More preferably having a pH in the range from 1 to 3, most preferably from 1 to 2,
A composition according to any one of claims 1 to 7. 9. The composition according to claim 1, wherein the composition typically comprises up to 5% by weight of the total composition.
9. The composition according to any of the preceding claims, further comprising preferably 0.01% to 1.5% of a chelating agent or a mixture thereof. 10. The chelating agent is a phosphonate chelating agent, an aminocarboxylate chelating agent, another carboxylate chelating agent, a polyfunctionally substituted aromatic chelating agent, ethylenediamine N, N′-disuccinic acid or a mixture thereof. Preferably, it is aminoaminotri (methylene phosphate), diethylenetriaminopentaacetic acid, diethylenetriaminepentamethylenephosphonate, 1-hydroxyethanediphosphonate, ethylenediamine N, N'-succinic acid and a mixture thereof. Composition. 11. The composition further comprises up to 10%, preferably 0.001% to 0.5% by weight, of a radical scavenger or a mixture thereof, wherein the radical scavenger comprises: Preferably, di-ter
t-butylhydroxytoluene, hydroquinone, di-tert-butylhydroquinone, mono-tert-butylhydroquinone, tert-butylhydroxyanisole, benzoic acid, toluic acid, catechol, t-butylcatechol, benzylamine, 1,1,3- 2. Tris (2-methyl-4-hydroxy-5-t-butylphenyl) butane and / or n-propyl gallate.

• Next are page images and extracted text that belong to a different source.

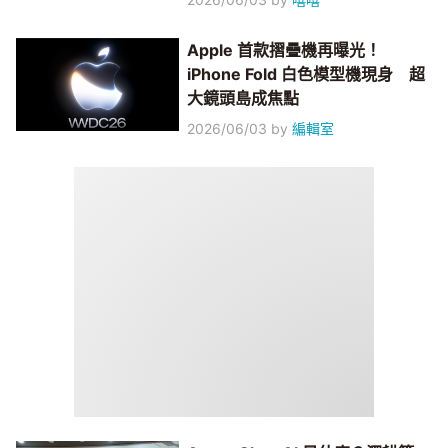
Apple 首款摺疊機再曝光！
iPhone Fold 白色模型機現身 超
大鏡頭島成焦點
2026/06/03
by
編輯室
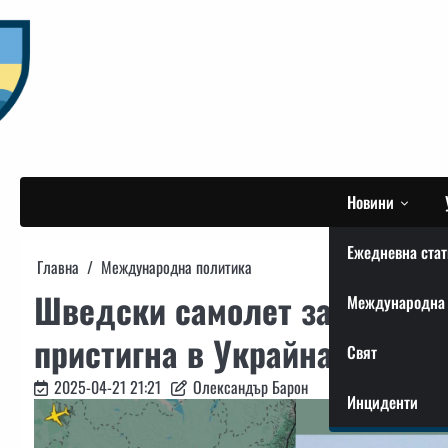
Skip
to
content
Новини
Ежедневна стат
Главна
Международна политика
Шведски самолет за радиол
Международна 
пристигна в Украйна
Свят
2025-04-21 21:21
Олександър Барон
Инциденти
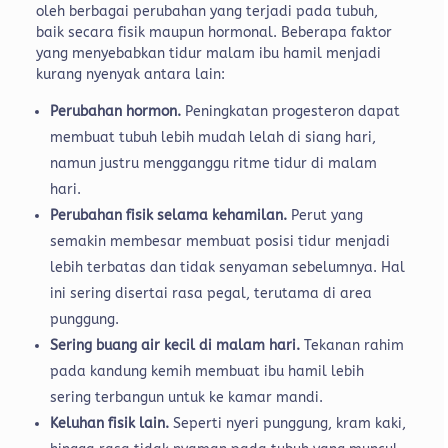
oleh berbagai perubahan yang terjadi pada tubuh,
baik secara fisik maupun hormonal. Beberapa faktor
yang menyebabkan tidur malam ibu hamil menjadi
kurang nyenyak antara lain:
Perubahan hormon.
Peningkatan progesteron dapat
membuat tubuh lebih mudah lelah di siang hari,
namun justru mengganggu ritme tidur di malam
hari.
Perubahan fisik selama kehamilan.
Perut yang
semakin membesar membuat posisi tidur menjadi
lebih terbatas dan tidak senyaman sebelumnya. Hal
ini sering disertai rasa pegal, terutama di area
punggung.
Sering buang air kecil di malam hari.
Tekanan rahim
pada kandung kemih membuat ibu hamil lebih
sering terbangun untuk ke kamar mandi.
Keluhan fisik lain.
Seperti nyeri punggung, kram kaki,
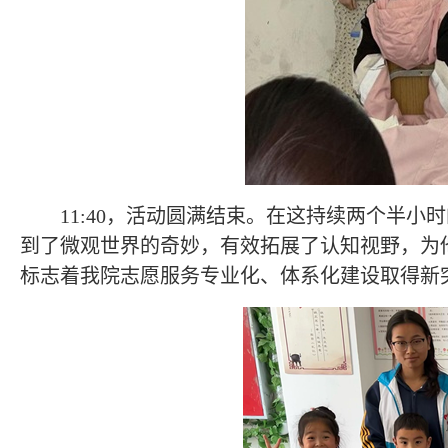
11:40
，活动圆满结束。在这持续两个半小时
到了微观世界的奇妙，有效拓展了认知视野，为
标志着我院志愿服务专业化、体系化建设取得新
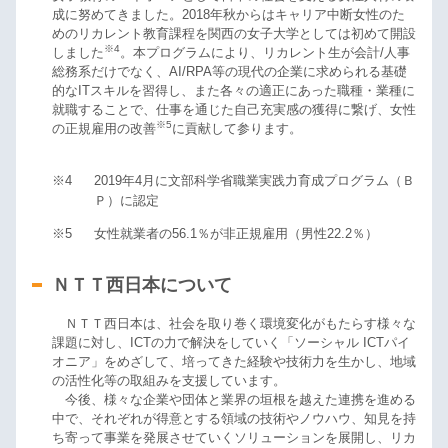
成に努めてきました。2018年秋からはキャリア中断女性のた
めのリカレント教育課程を関西の女子大学としては初めて開設
※4
しました
。本プログラムにより、リカレント生が会計/人事
総務系だけでなく、AI/RPA等の現代の企業に求められる基礎
的なITスキルを習得し、また各々の適正にあった職種・業種に
就職することで、仕事を通じた自己充実感の獲得に繋げ、女性
※5
の正規雇用の改善
に貢献して参ります。
※4
2019年4月に文部科学省職業実践力育成プログラム（Ｂ
Ｐ）に認定
※5
女性就業者の56.1％が非正規雇用（男性22.2％）
ＮＴＴ西日本について
ＮＴＴ西日本は、社会を取り巻く環境変化がもたらす様々な
課題に対し、ICTの力で解決をしていく「ソーシャル ICTパイ
オニア」をめざして、培ってきた経験や技術力を生かし、地域
の活性化等の取組みを支援しています。
今後、様々な企業や団体と業界の垣根を越えた連携を進める
中で、それぞれが得意とする領域の技術やノウハウ、知見を持
ち寄って事業を発展させていくソリューションを展開し、リカ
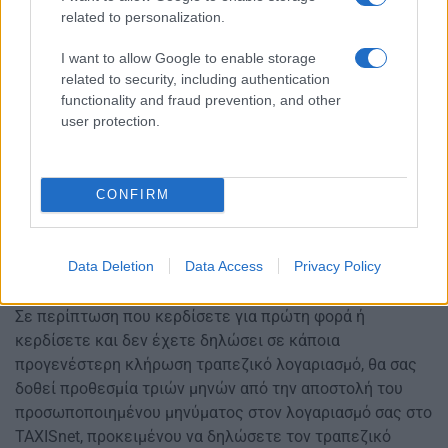
επιβραβεύονται με χρηματικά ή σε είδος έπαθλα. Στην
related to personalization.
περίπτωση των χρηματικών επάθλων κάθε δικαιούχος
I want to allow Google to enable storage
κερδίζει χίλια ευρώ.
related to security, including authentication
10. Πώς ενημερώνομαι για τα αποτελέσματα της
functionality and fraud prevention, and other
user protection.
κλήρωσης;
Οι τυχεροί λαχνοί ανά κλήρωση αναρτώνται σε
ιστοσελίδα στο δικτυακό τόπο της ΑΑΔΕ (
www.aade.gr
).
CONFIRM
Σε περίπτωση που κάποιος από τους λαχνούς σας
περιλαμβάνεται στους τυχερούς, θα ενημερωθείτε
μέσω προσωποποιημένου μηνύματος στον λογαριασμό
Data Deletion
Data Access
Privacy Policy
σας στο TAXISnet.
11. Πώς θα δηλώσω τον τραπεζικό μου λογαριασμό;
Σε περίπτωση που κερδίσετε για πρώτη φορά ή
κερδίσετε και δεν έχετε δηλώσει σε κάποια
προγενέστερη κλήρωση τραπεζικό λογαριασμό, θα σας
δοθεί προθεσμία τριών μηνών από την αποστολή του
προσωποποιημένου μηνύματος στον λογαριασμό σας στο
TAXISnet, προκειμένου να δηλώσετε τον τραπεζικό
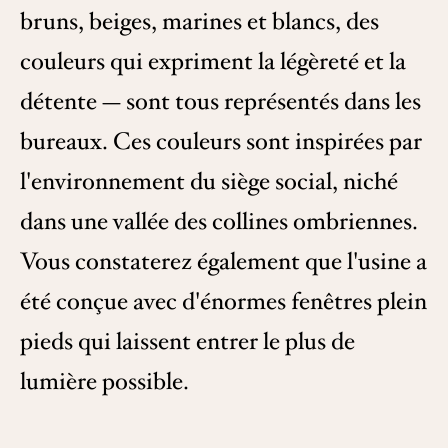
bruns, beiges, marines et blancs, des
couleurs qui expriment la légèreté et la
détente — sont tous représentés dans les
bureaux. Ces couleurs sont inspirées par
l'environnement du siège social, niché
dans une vallée des collines ombriennes.
Vous constaterez également que l'usine a
été conçue avec d'énormes fenêtres plein
pieds qui laissent entrer le plus de
lumière possible.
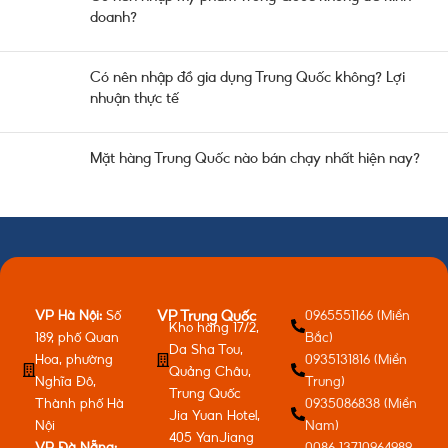
doanh?
Có nên nhập đồ gia dụng Trung Quốc không? Lợi
nhuận thực tế
Mặt hàng Trung Quốc nào bán chạy nhất hiện nay?
VP Hà Nội:
Số
0965551166 (Miền
VP Trung Quốc
Kho hàng 17/2,
189, phố Quan
Bắc)
Da Sha Tou,
Hoa, phường
0935131816 (Miền
Quảng Châu,
Nghĩa Đô,
Trung)
Trung Quốc
Thành phố Hà
0935086838 (Miền
Jia Yuan Hotel,
Nội
Nam)
405 YanJiang
VP Đà Nẵng:
0086 13710964989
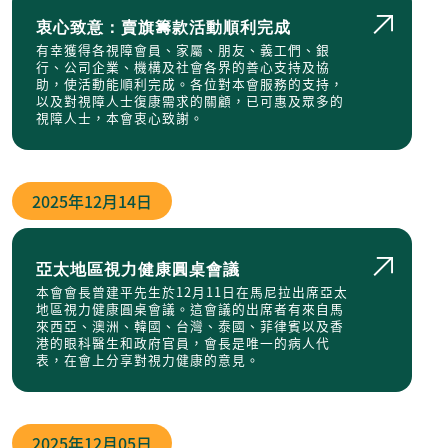
衷心致意：賣旗籌款活動順利完成
有幸獲得各視障會員、家屬、朋友、義工們、銀
行、公司企業、機構及社會各界的善心支持及協
助，使活動能順利完成。各位對本會服務的支持，
以及對視障人士復康需求的關顧，已可惠及眾多的
視障人士，本會衷心致謝。
2025年
12月14日
亞太地區視力健康圓桌會議
本會會長曾建平先生於12月11日在馬尼拉出席亞太
地區視力健康圓桌會議。這會議的出席者有來自馬
來西亞、澳洲、韓國、台灣、泰國、菲律賓以及香
港的眼科醫生和政府官員，會長是唯一的病人代
表，在會上分享對視力健康的意見。
2025年
12月05日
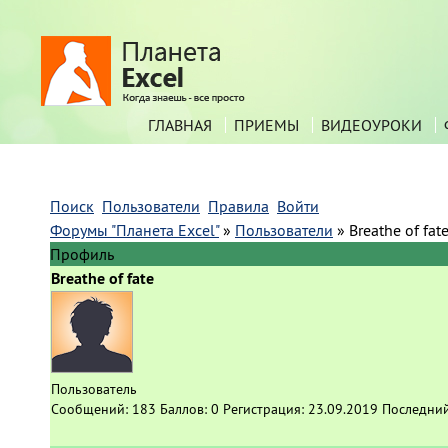
ГЛАВНАЯ
ПРИЕМЫ
ВИДЕОУРОКИ
Поиск
Пользователи
Правила
Войти
Форумы "Планета Excel"
»
Пользователи
»
Breathe of fat
Профиль
Breathe of fate
Пользователь
Сообщений:
183
Баллов:
0
Регистрация:
23.09.2019
Последний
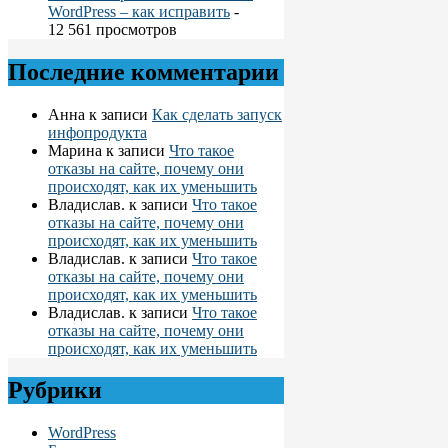
WordPress – как исправить
-
12 561 просмотров
Последние комментарии
Анна
к записи
Как сделать запуск
инфопродукта
Марина
к записи
Что такое
отказы на сайте, почему они
происходят, как их уменьшить
Владислав.
к записи
Что такое
отказы на сайте, почему они
происходят, как их уменьшить
Владислав.
к записи
Что такое
отказы на сайте, почему они
происходят, как их уменьшить
Владислав.
к записи
Что такое
отказы на сайте, почему они
происходят, как их уменьшить
Рубрики
WordPress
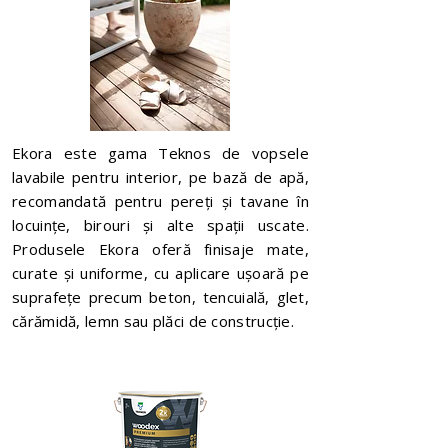
Ekora este gama Teknos de vopsele
lavabile pentru interior, pe bază de apă,
recomandată pentru pereți și tavane în
locuințe, birouri și alte spații uscate.
Produsele Ekora oferă finisaje mate,
curate și uniforme, cu aplicare ușoară pe
suprafețe precum beton, tencuială, glet,
cărămidă, lemn sau plăci de construcție.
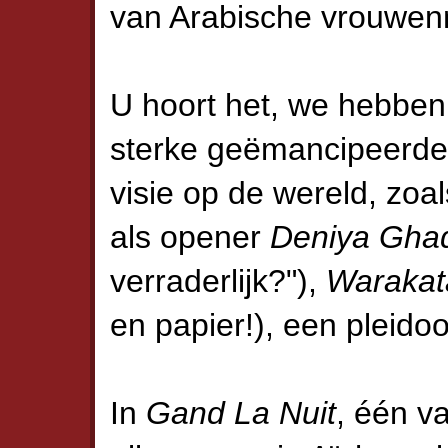
van Arabische vrouwen
U hoort het, we hebben
sterke geëmancipeerde 
visie op de wereld, zoa
als opener
Deniya Gha
verraderlijk?"),
Warakat
en papier!), een pleidoo
In
Gand La Nuit
, één v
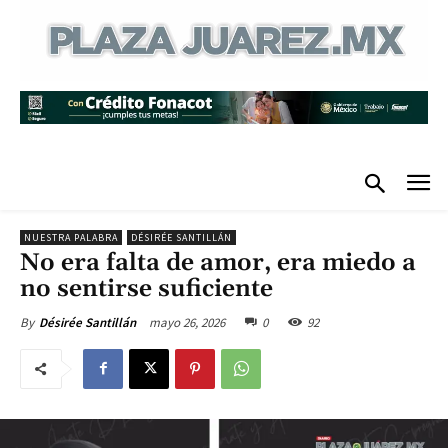
NUESTRA PALABRA
DÉSIRÉE SANTILLÁN
No era falta de amor, era miedo a
no sentirse suficiente
mayo 26, 2026
0
92
By
Désirée Santillán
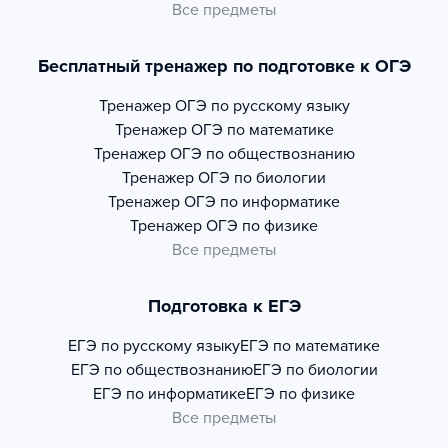
Все предметы
Бесплатный тренажер по подготовке к ОГЭ
Тренажер
ОГЭ по русскому языку
Тренажер
ОГЭ по математике
Тренажер
ОГЭ по обществознанию
Тренажер
ОГЭ по биологии
Тренажер
ОГЭ по информатике
Тренажер
ОГЭ по физике
Все предметы
Подготовка к ЕГЭ
ЕГЭ по русскому языку
ЕГЭ по математике
ЕГЭ по обществознанию
ЕГЭ по биологии
ЕГЭ по информатике
ЕГЭ по физике
Все предметы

0. The composition according to any one of 0. 12. The composition according to claim 1, wherein said composition is a builder, a surfactant, an antioxidant, a stabilizer, a soil suspending agent, a polymeric soil releasing agent, a catalyst, a dye transfer agent, a solvent, a foam inhibitor, a whitening agent, The composition according to any one of claims 1 to 11, further comprising at least one optional component selected from the group consisting of a fragrance, a pigment, a dye, and a mixture thereof. 13. A method of bleaching a fabric, comprising: contacting the fabric with a bleaching composition according to any of the preceding claims in diluted or undiluted form, for a time sufficient to bleach the fabric. Maintaining the fabric in contact with the bleaching composition, and then rinsing the fabric with water. 14. The method according to claim 13, wherein the composition is diluted with water at a dilution level of up to 500 times its weight, preferably 5 to 200 times, more preferably 10 to 80 times. 15. Before the step of contacting said fabric with said bleaching composition and / or
Alternatively, during the step of contacting the fabric with the bleaching composition in a diluted form and / or after the step of contacting the fabric with the bleaching composition, prior to the rinsing step and / or after the rinsing step, the fabric may have at least one 15. The method according to claim 13 or 14, wherein the method is washed with a detergent composition comprising two surfactants. 16. The method according to any one of claims 1 to 12, wherein the method comprises the steps of applying the composition in a neat or diluted form to a hard surface and optionally rinsing the hard surface. A method of treating said hard surface with a composition as described.